The diference in Micro and Mikro is probably becouse of the European spelling mostly uses the K in stead of the C. Germans are fanatic aquarists so probably they introduced the Mikro.

So Colombian ram is used for wild strain domesticated fish? :? Confusing isn't it?

fajardoaquarista,....they are indeed beautiful fish but for some reason I like the wilds the best.


----------



## fajardoacuarista (Jan 16, 2008)

Dutch Dude said:


> The diference in Micro and Mikro is probably becouse of the European spelling mostly uses the K in stead of the C. Germans are fanatic aquarists so probably they introduced the Mikro.
> 
> So Colombian ram is used for wild strain domesticated fish? :? Confusing isn't it?
> 
> fajardoaquarista,....they are indeed beautiful fish but for some reason I like the wilds the best.


my rams are wild i buy the rams from a wild fish importer, no farm... i have blue rams too, very pretty.


----------



## Hubbynz (May 10, 2008)

Back to the topic I have a few questions

1) What plants would you expect to see in such a bio type?

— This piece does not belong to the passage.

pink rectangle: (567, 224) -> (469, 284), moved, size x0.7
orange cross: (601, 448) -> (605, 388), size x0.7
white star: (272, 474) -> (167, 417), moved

2) Species of large tetras from their part of Bolivia?


----------



## Dutch Dude (Sep 14, 2006)

fajardoaquarista,.....I prefer the wild colors of most fish but unfortunately they become rare and domesticated hybridized fish seen to become more popular. I like the wild Rams and probably I will have some later on. I think it would be a nice challenge to breed some and keep the youngsters. They would have wild colors but probably be healthier as most wilds.

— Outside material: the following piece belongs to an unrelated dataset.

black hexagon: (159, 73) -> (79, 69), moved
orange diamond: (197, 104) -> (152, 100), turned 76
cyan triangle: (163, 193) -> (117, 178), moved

Hubbynz,....Bolivian biotope should have lots of plants. The rare reports on the locations were they are caught tell that they live in shallow slow moving parts with heavy vegetation. If this vegetation is reed, grass, echinodorus or real aquatic plants I can't confirm. I have seen pics of the Guapore with a band of vegetation along side. To me this looked like fields of echinodorus growing out of the water. So I expect at least grass, probably large echinodorus species and most likely also Echornia azurea. The E azurea occurs from Venezuela to Uruguay so quit a chance they also occur in Bolivia. But,....I can't confirm any of the plants! So if someone happens to have more info on that I realy like to know!!!

Of tetras I know that Thayeria boehlkei, Megalamphodus megalopterus and Carnegiella strigata occure in the Guapore or Mamore rivers. Of dwarf cichlids A. agassizi and Laetacara dorsigera share the same habitat. As for larger tetras I don't know but on this site you find the list of fish base. http://fish.mongabay.com/data/Bolivia.htm I hope you find some extra species. If you click on a fish specie you will get more info on size temps and so on but also abouth location.


----------



## DeadFishFloating (Oct 9, 2007)

Hey *Hubbynz*,

Mongabay is good, but FishBase is better. Sorry Ruurd :wink: .

List of Freshwater Fishes for Bolivia.


----------



## Dutch Dude (Sep 14, 2006)

Eeehhh,...Peter,....isn't that the same list?


----------



## DeadFishFloating (Oct 9, 2007)

Dutch Dude said:


> Eeehhh,...Peter,....isn't that the same list?


 

Probably as Mongabay take it from FishBase... :roll:

:lol:


----------



## Dutch Dude (Sep 14, 2006)

> Probably as Mongabay take it from FishBase...


 :lol: Yes they do! But the website of mongabay works much faster compared to fishbase so I prefer mongabay. To those who would like to find the location of a certain fish specie the next link. http://www.practicalfishkeeping.co.uk/p ... mapper.php This is also based on info from fishbase. Not all fish are in the database but a lot of common fish are.


----------